Friday, April 25, 2008 - Page updated at 06:57 PM
Lawyers for older D.C. sniper make appeal for his life
Associated Press Writer
Washington-area sniper John Allen Muhammad was regularly whipped with hose pipes and electrical cords and beaten with hammers and sticks by family members during a brutal childhood, according to lawyers trying to save him from the death penalty.
The lawyers argued that the jurors who sent Muhammad to death row for the 2002 sniper spree were improperly barred from hearing most of the evidence of Muhammad's harsh childhood.
Muhammad and his teenage accomplice, Lee Boyd Malvo, were convicted in 2003 of a random killing spree that left 10 people dead in Maryland, Virginia and the District of Columbia over a three-week span in October 2002 that terrorized the region.
Muhammad was sentenced to death, and Malvo was sentenced to life in prison.
In their filing, lawyers detailed much of the evidence that was banned from Muhammad's 2003 trial because he refused to be interviewed by the prosecutors' mental-health expert.
As punishment, the trial judge, LeRoy F. Millette Jr., barred the defense from putting on expert testimony of its own during the penalty phase.
Muhammad's brothers and sisters would have testified that they and Muhammad were regularly beaten by aunts, uncles and grandparents while growing up in Louisiana, when he was known as John Allen Williams, the lawyers said.
Millette's ruling did not technically ban that testimony, but the trial attorneys did not want to put the evidence on without testimony from their mental-health expert to explain the effect on Muhammad's development, according to the brief.
"These witnesses ... provided heart-wrenching stories of the abuse and neglect Mr. Muhammad suffered as a child - beatings with hoses and electrical cords, denial of food, clothing and basic necessities, and suffering on a scale difficult to imagine," wrote the defense lawyers, James Connell and Jonathan Sheldon.
The appellate lawyers said in their brief that "Muhammad apparently did not want to acknowledge his horrific childhood" and planned to deny any abuse, either on the witness stand himself or in interviews with the government's mental-health expert.
The appellate filing also includes evidence that Muhammad's brain suffered abnormalities that are associated with schizophrenia and other disorders.
Connell declined to comment on the filing, citing courthouse rules.

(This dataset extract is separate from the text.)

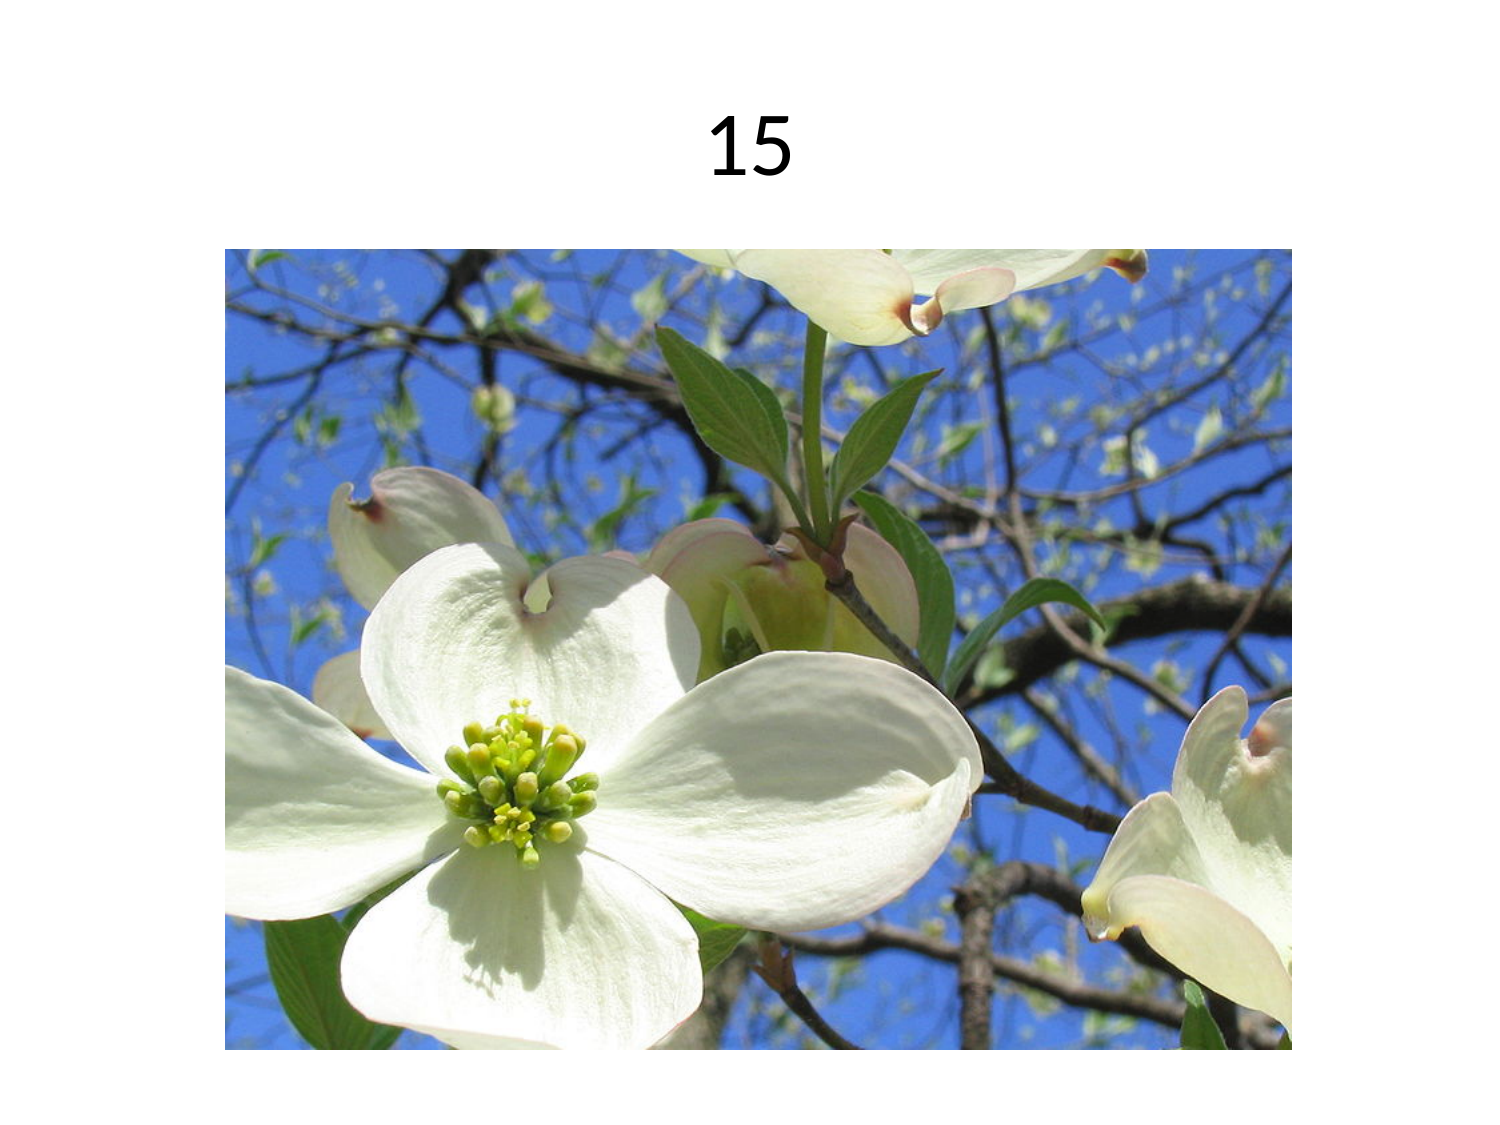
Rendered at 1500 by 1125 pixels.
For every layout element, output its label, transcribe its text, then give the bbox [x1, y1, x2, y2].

picture [224, 249, 1292, 1051]
title 15 [75, 45, 1425, 233]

Prince William Commonwealth's Attorney Paul Ebert, who prosecuted Muhammad, did not immediately return a call seeking comment Friday.

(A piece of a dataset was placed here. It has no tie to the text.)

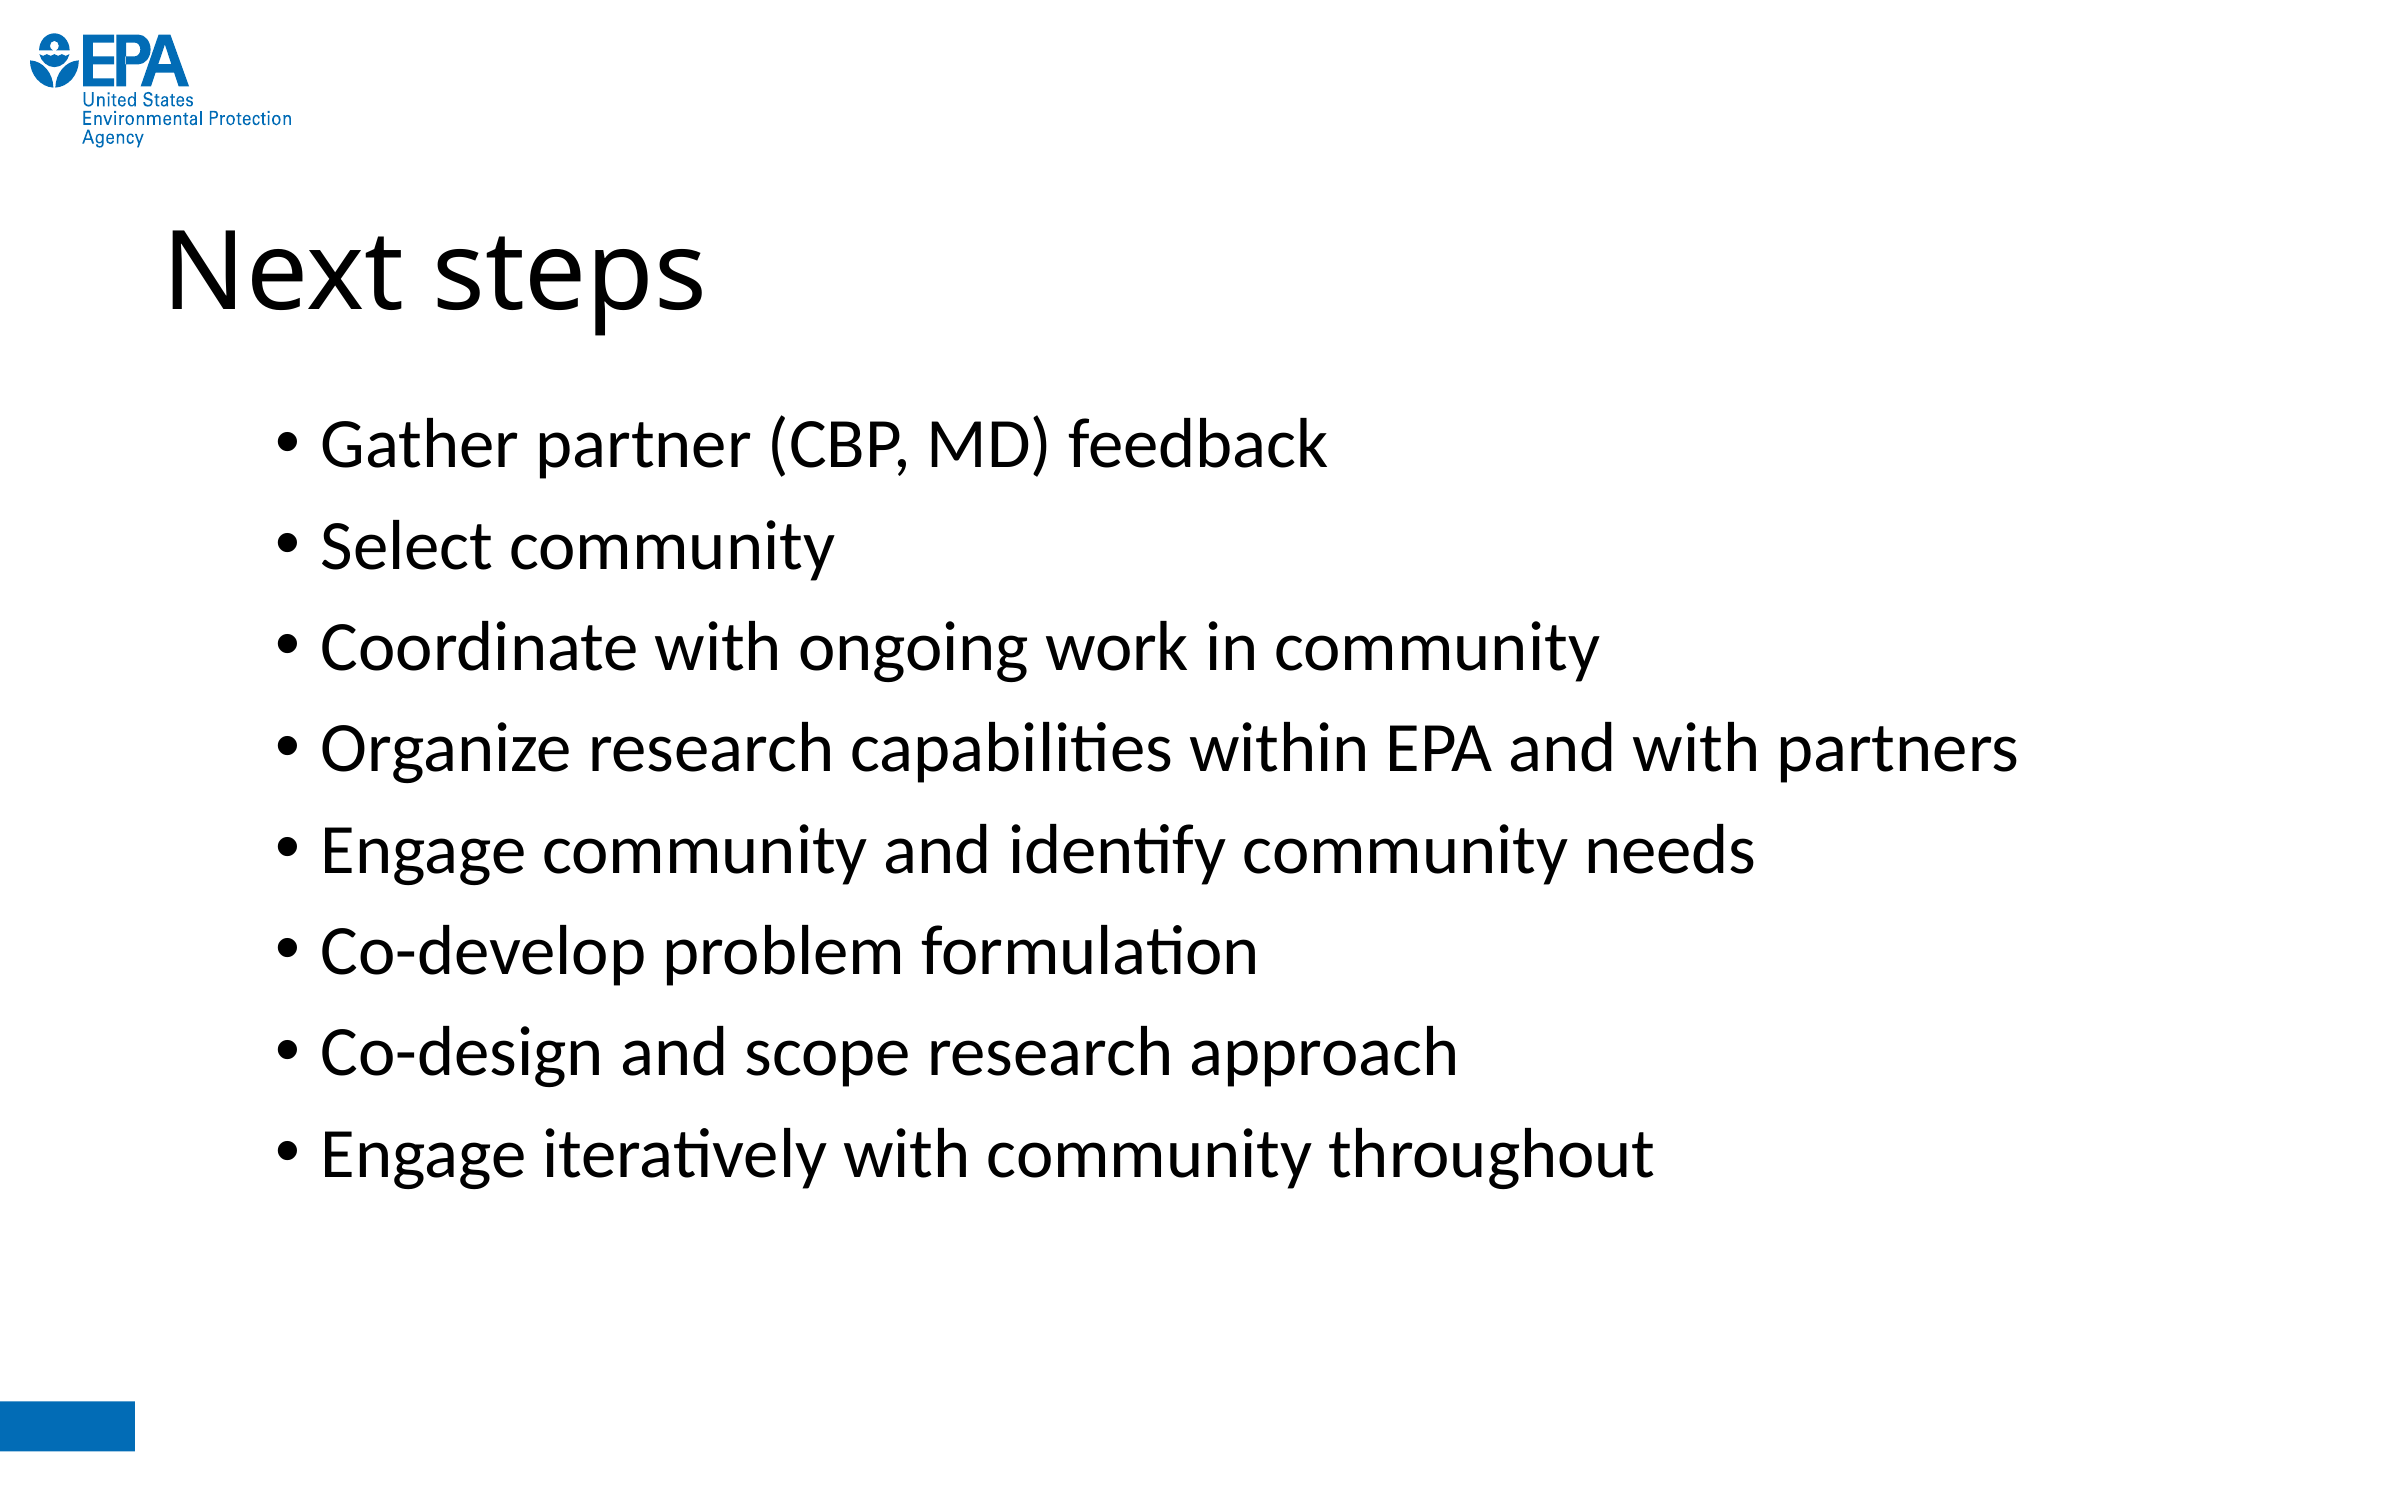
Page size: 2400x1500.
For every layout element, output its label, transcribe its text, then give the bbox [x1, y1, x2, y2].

list Gather partner (CBP, MD) feedback Select community Coordinate with ongoing work in community Organize research capabilities within EPA and with partners Engage community and identify community needs Co-develop problem formulation Co-design and scope research approach Engage iteratively with community throughout [260, 399, 2235, 1352]
title Next steps [147, 163, 1229, 386]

The appeal filed Wednesday in U.S. District Court is a habeas corpus petition, typically the last round of appeals available to a death row inmate.
Barring extraordinary circumstances, Virginia will be free to execute Muhammad if the habeas petition is not granted by either the federal district judge, the 4th U.S. Circuit Court of Appeals in Richmond or the U.S. Supreme Court.